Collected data
::::

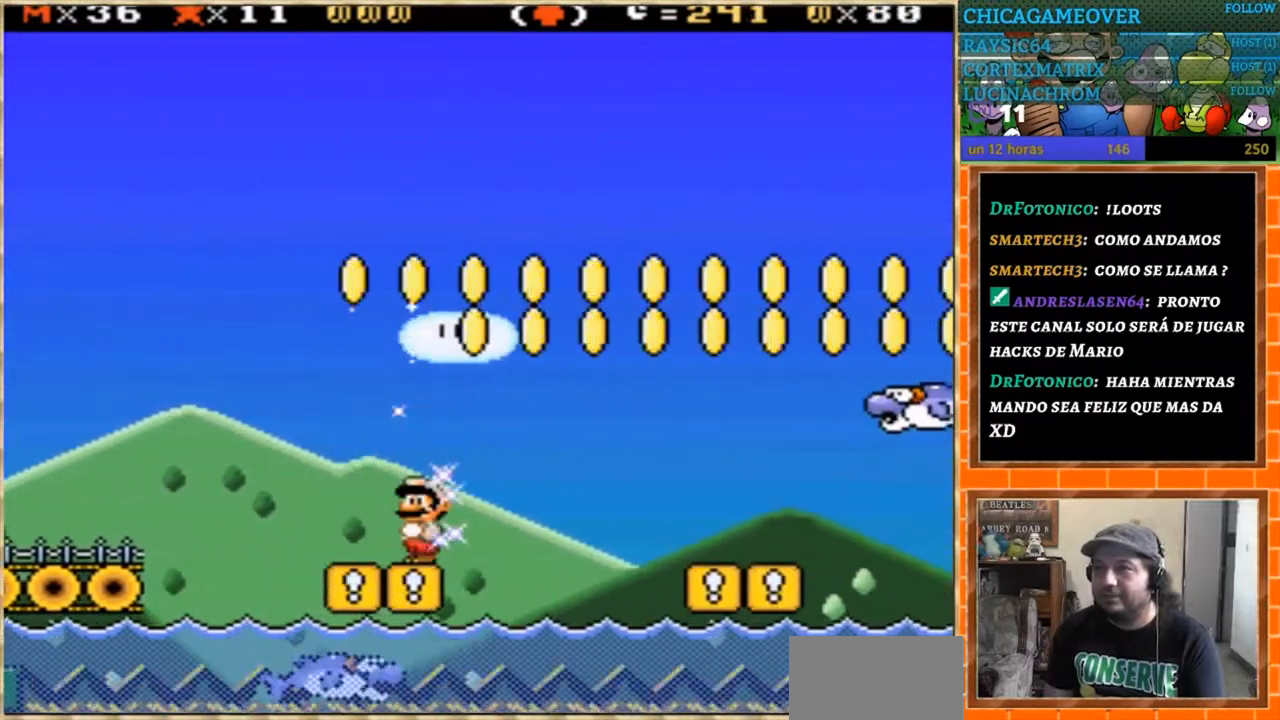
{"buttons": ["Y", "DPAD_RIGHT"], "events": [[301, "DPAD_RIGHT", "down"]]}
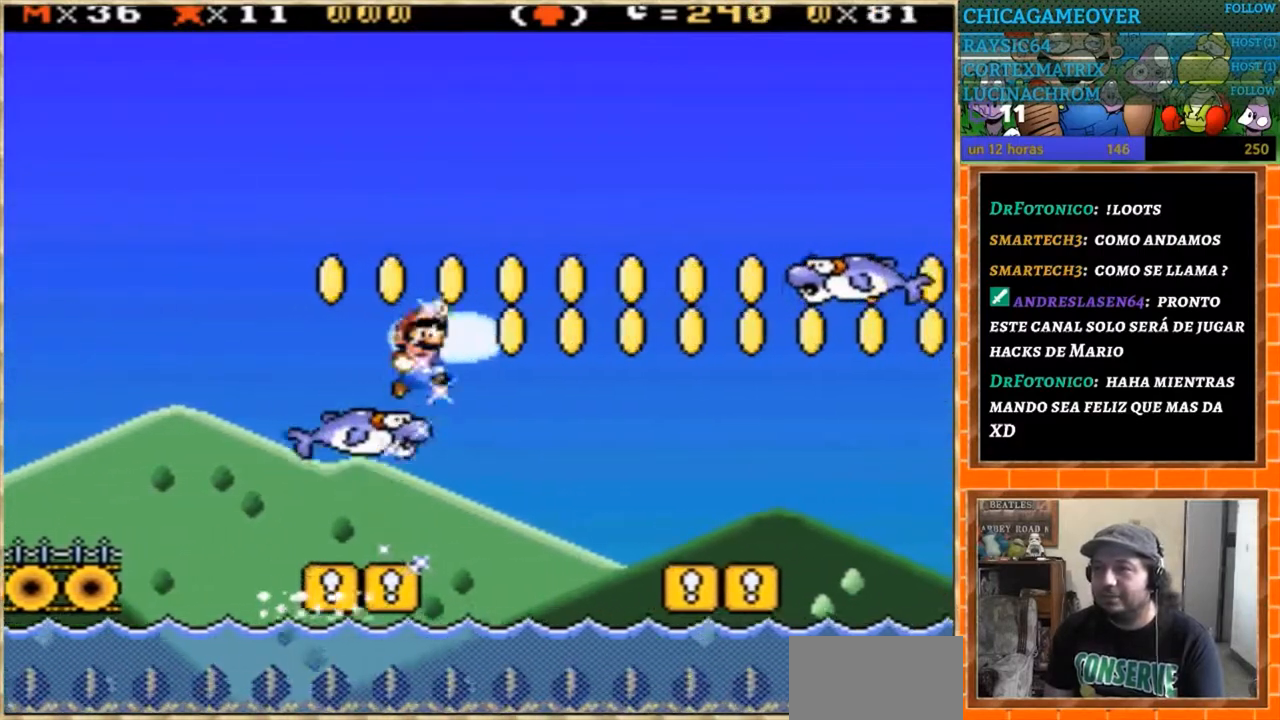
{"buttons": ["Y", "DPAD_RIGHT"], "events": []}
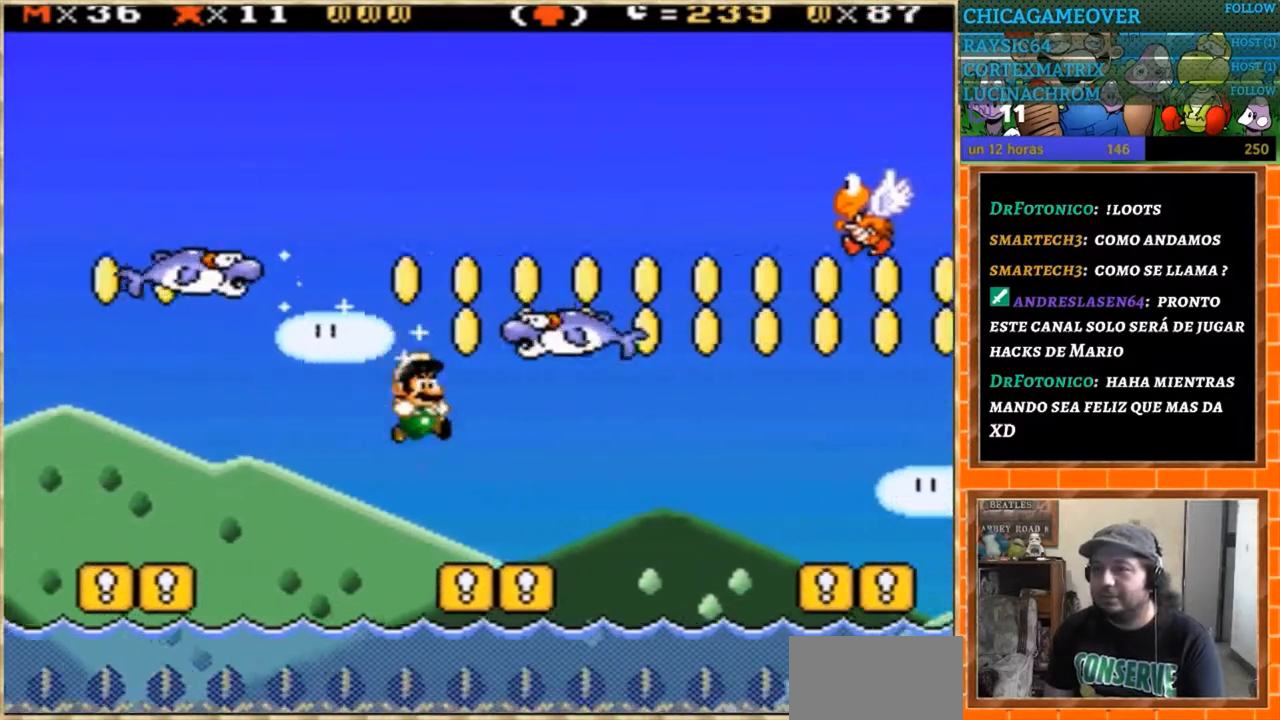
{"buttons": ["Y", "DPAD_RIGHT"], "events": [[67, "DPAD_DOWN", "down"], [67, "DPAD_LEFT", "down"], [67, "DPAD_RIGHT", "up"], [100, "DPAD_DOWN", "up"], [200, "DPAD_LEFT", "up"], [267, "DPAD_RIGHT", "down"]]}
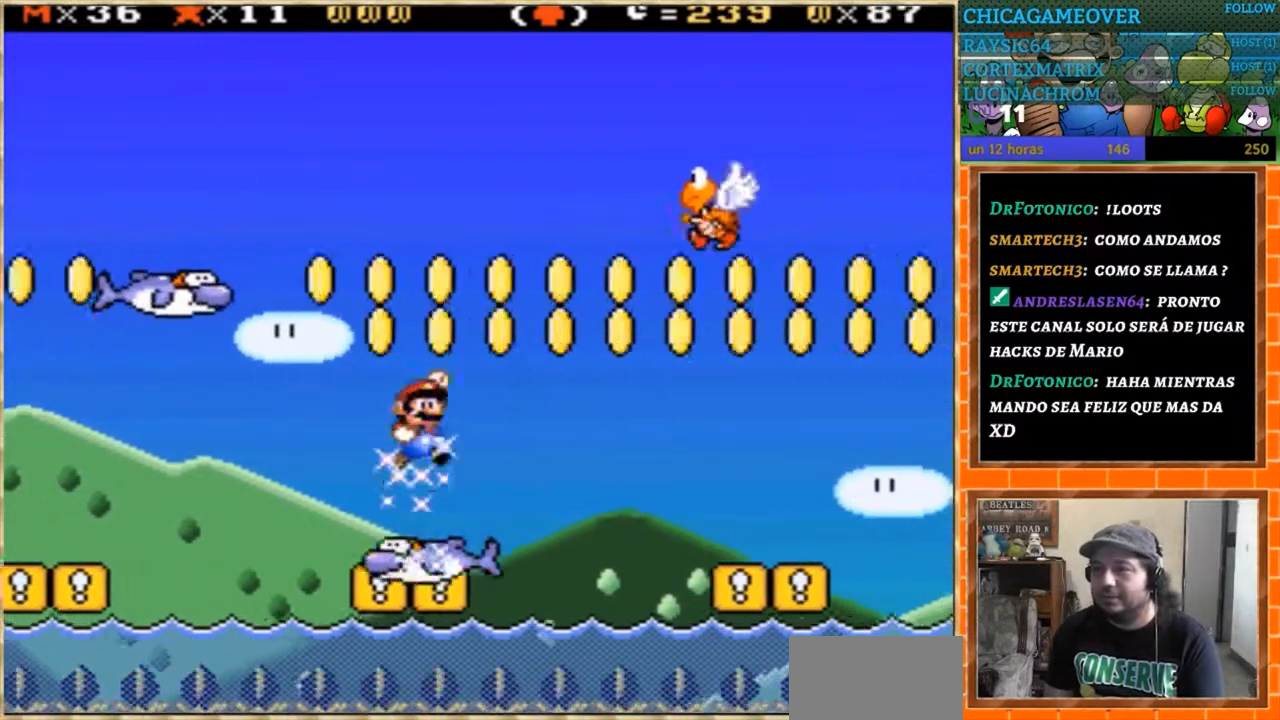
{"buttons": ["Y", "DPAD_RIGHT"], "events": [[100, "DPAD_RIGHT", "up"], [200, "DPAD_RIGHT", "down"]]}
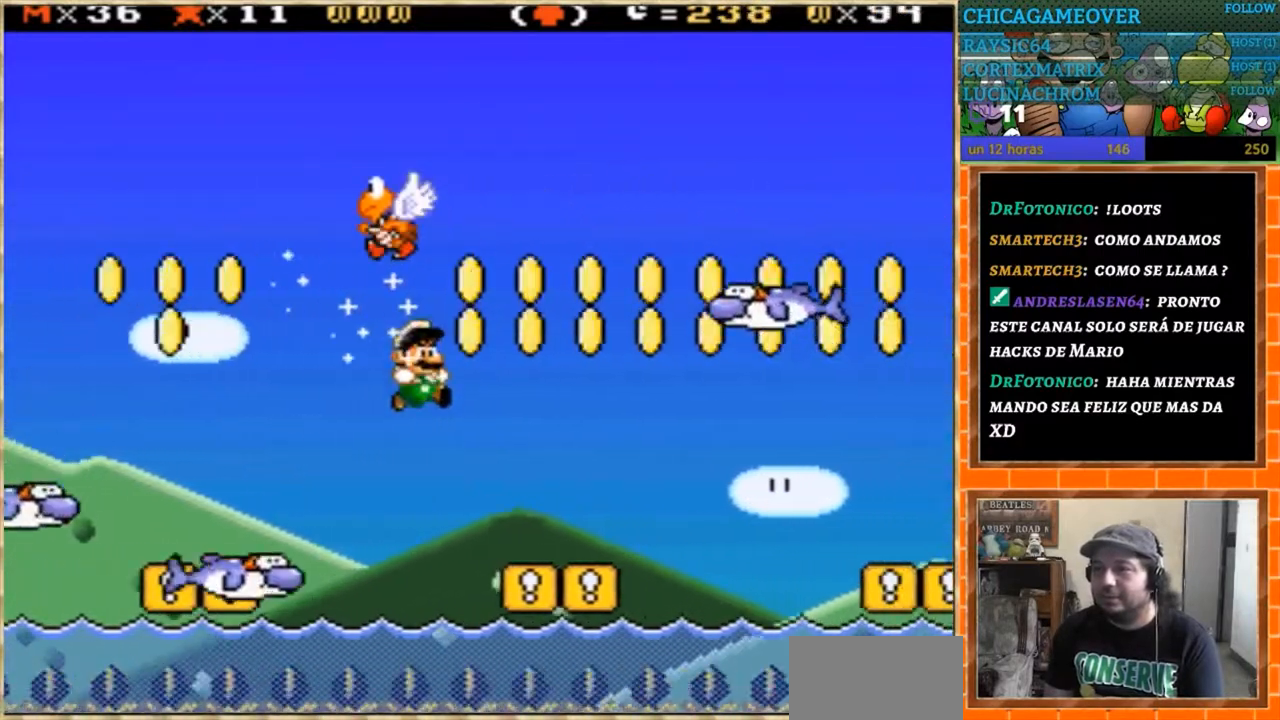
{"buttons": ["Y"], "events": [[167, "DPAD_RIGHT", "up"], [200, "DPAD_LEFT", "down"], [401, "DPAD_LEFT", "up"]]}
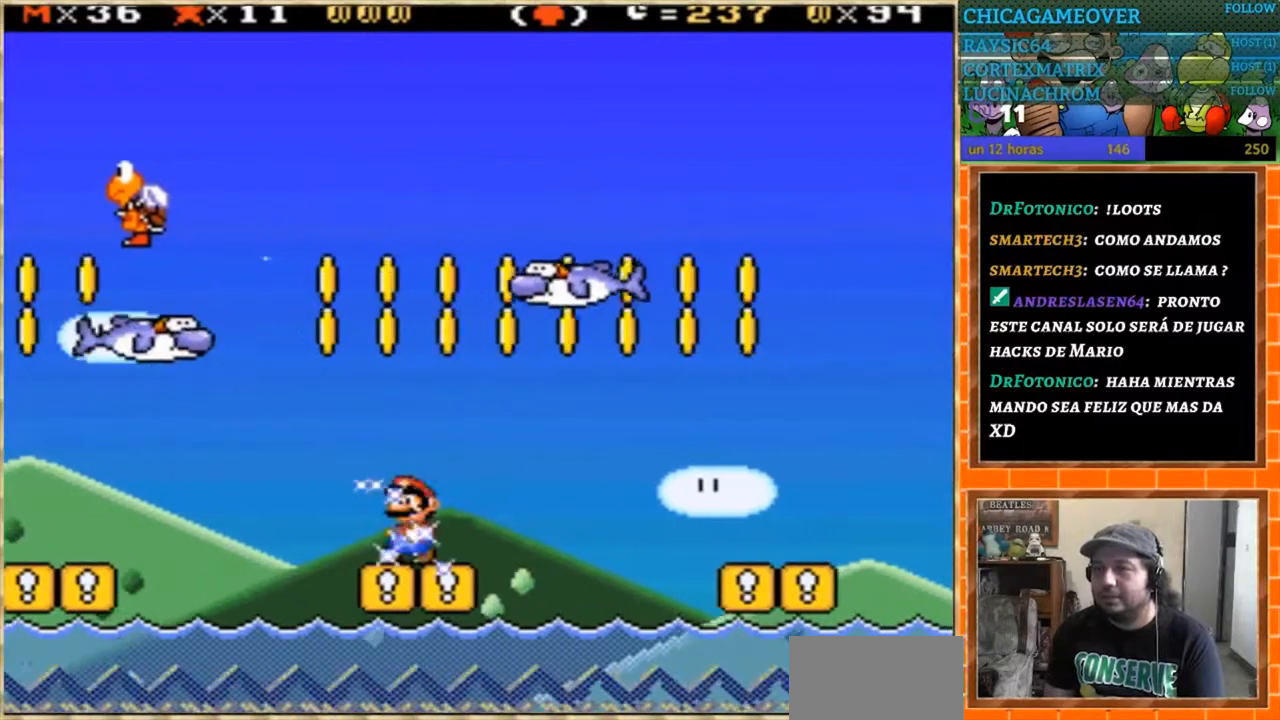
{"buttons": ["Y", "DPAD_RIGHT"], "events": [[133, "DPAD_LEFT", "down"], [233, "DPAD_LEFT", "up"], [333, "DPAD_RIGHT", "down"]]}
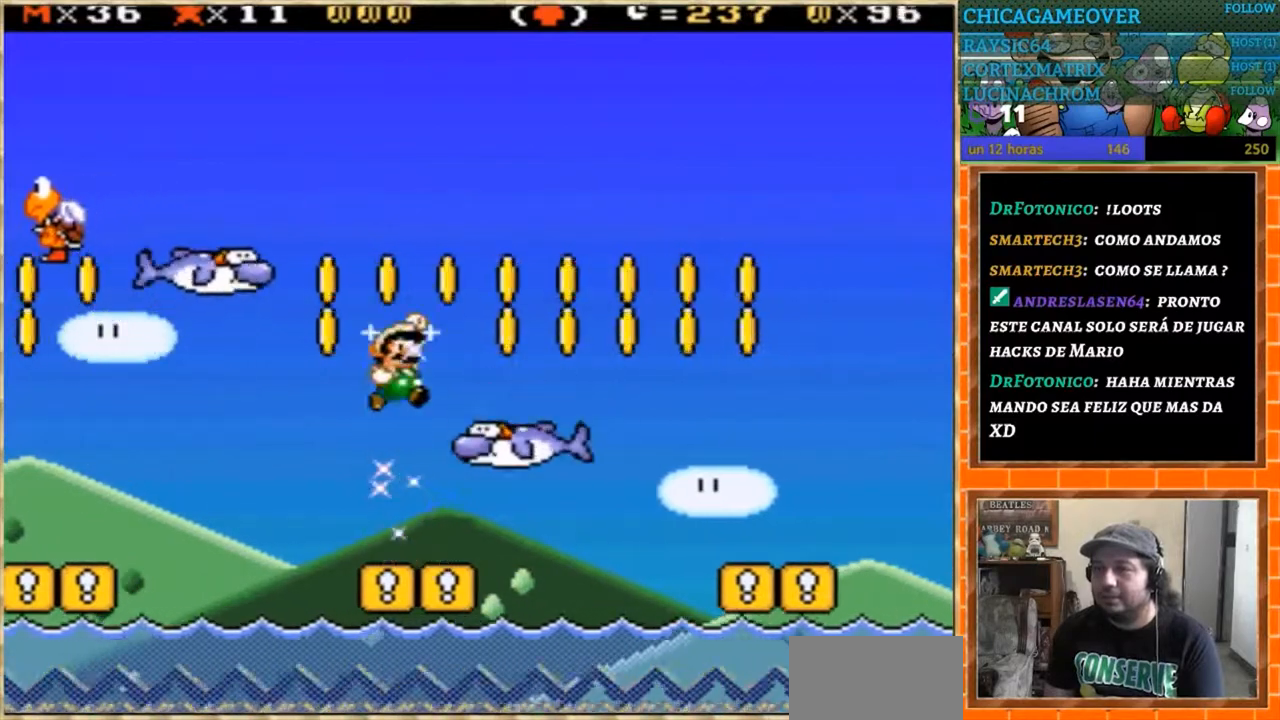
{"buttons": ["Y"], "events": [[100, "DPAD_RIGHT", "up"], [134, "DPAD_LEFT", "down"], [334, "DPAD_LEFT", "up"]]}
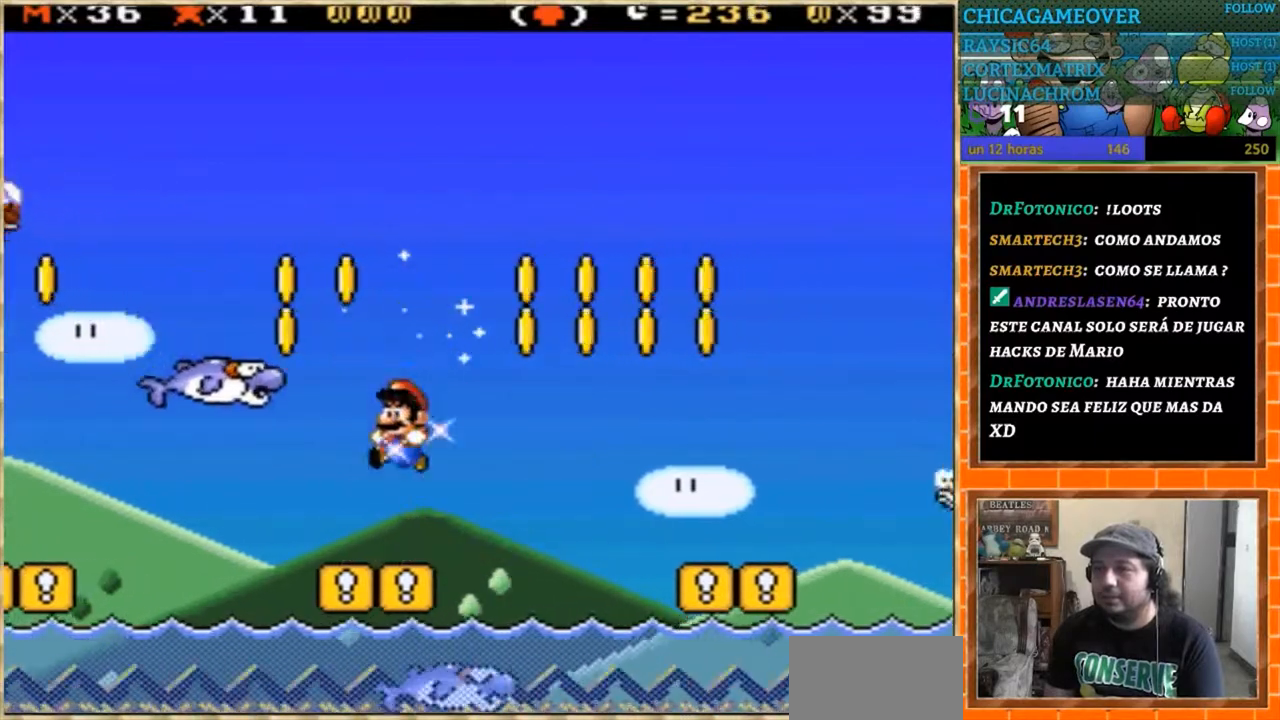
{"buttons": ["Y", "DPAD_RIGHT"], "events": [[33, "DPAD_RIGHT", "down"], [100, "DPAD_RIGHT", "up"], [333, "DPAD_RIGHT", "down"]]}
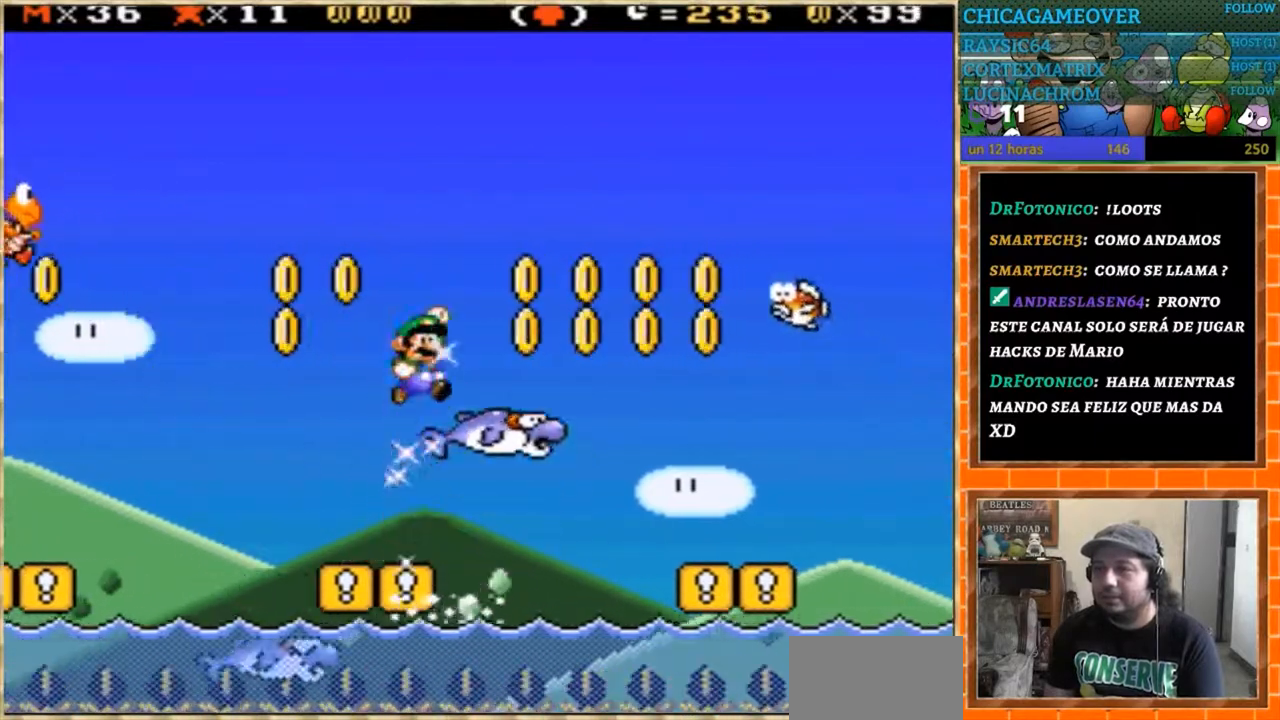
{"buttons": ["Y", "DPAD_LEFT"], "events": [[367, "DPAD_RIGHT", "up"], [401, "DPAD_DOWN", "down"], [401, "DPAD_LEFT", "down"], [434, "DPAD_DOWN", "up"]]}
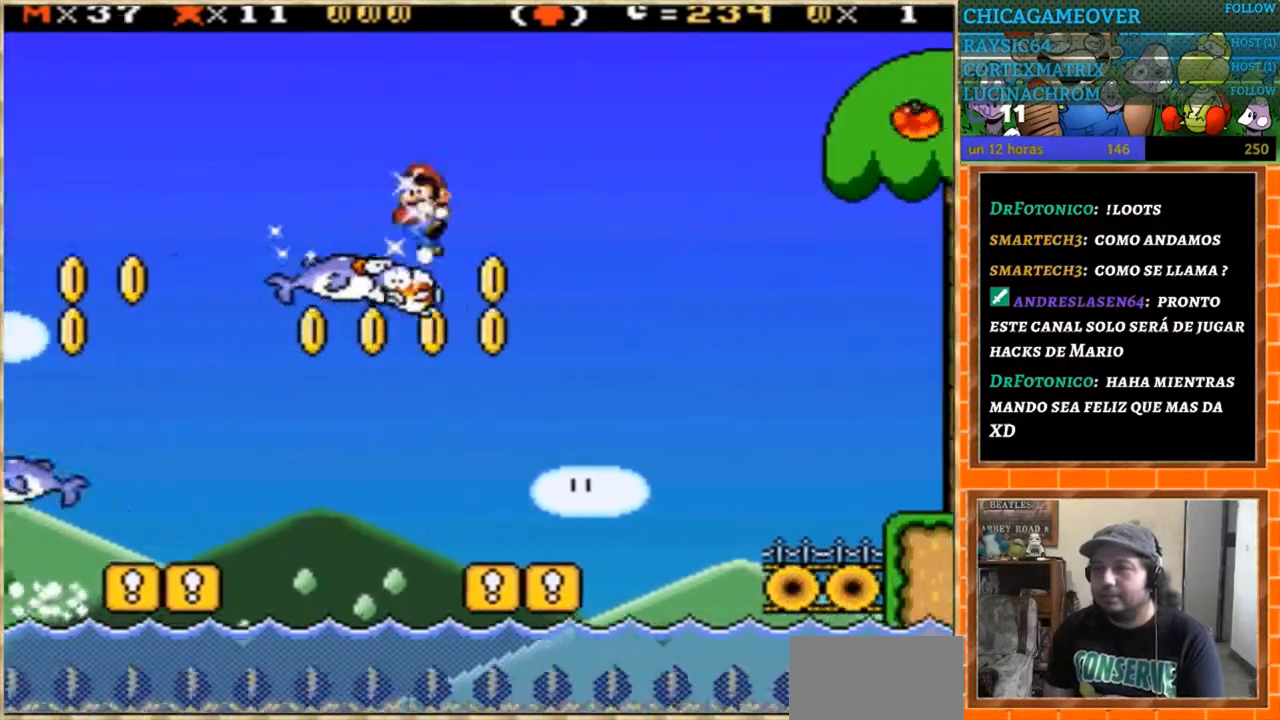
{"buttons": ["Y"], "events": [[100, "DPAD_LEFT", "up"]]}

::::

# What the task requires
The entries above are to be retyped exactly, with each picture left out.

# Written answer
{"buttons": ["Y", "DPAD_RIGHT"], "events": [[301, "DPAD_RIGHT", "down"]]}
{"buttons": ["Y", "DPAD_RIGHT"], "events": []}
{"buttons": ["Y", "DPAD_RIGHT"], "events": [[67, "DPAD_DOWN", "down"], [67, "DPAD_LEFT", "down"], [67, "DPAD_RIGHT", "up"], [100, "DPAD_DOWN", "up"], [200, "DPAD_LEFT", "up"], [267, "DPAD_RIGHT", "down"]]}
{"buttons": ["Y", "DPAD_RIGHT"], "events": [[100, "DPAD_RIGHT", "up"], [200, "DPAD_RIGHT", "down"]]}
{"buttons": ["Y"], "events": [[167, "DPAD_RIGHT", "up"], [200, "DPAD_LEFT", "down"], [401, "DPAD_LEFT", "up"]]}
{"buttons": ["Y", "DPAD_RIGHT"], "events": [[133, "DPAD_LEFT", "down"], [233, "DPAD_LEFT", "up"], [333, "DPAD_RIGHT", "down"]]}
{"buttons": ["Y"], "events": [[100, "DPAD_RIGHT", "up"], [134, "DPAD_LEFT", "down"], [334, "DPAD_LEFT", "up"]]}
{"buttons": ["Y", "DPAD_RIGHT"], "events": [[33, "DPAD_RIGHT", "down"], [100, "DPAD_RIGHT", "up"], [333, "DPAD_RIGHT", "down"]]}
{"buttons": ["Y", "DPAD_LEFT"], "events": [[367, "DPAD_RIGHT", "up"], [401, "DPAD_DOWN", "down"], [401, "DPAD_LEFT", "down"], [434, "DPAD_DOWN", "up"]]}
{"buttons": ["Y"], "events": [[100, "DPAD_LEFT", "up"]]}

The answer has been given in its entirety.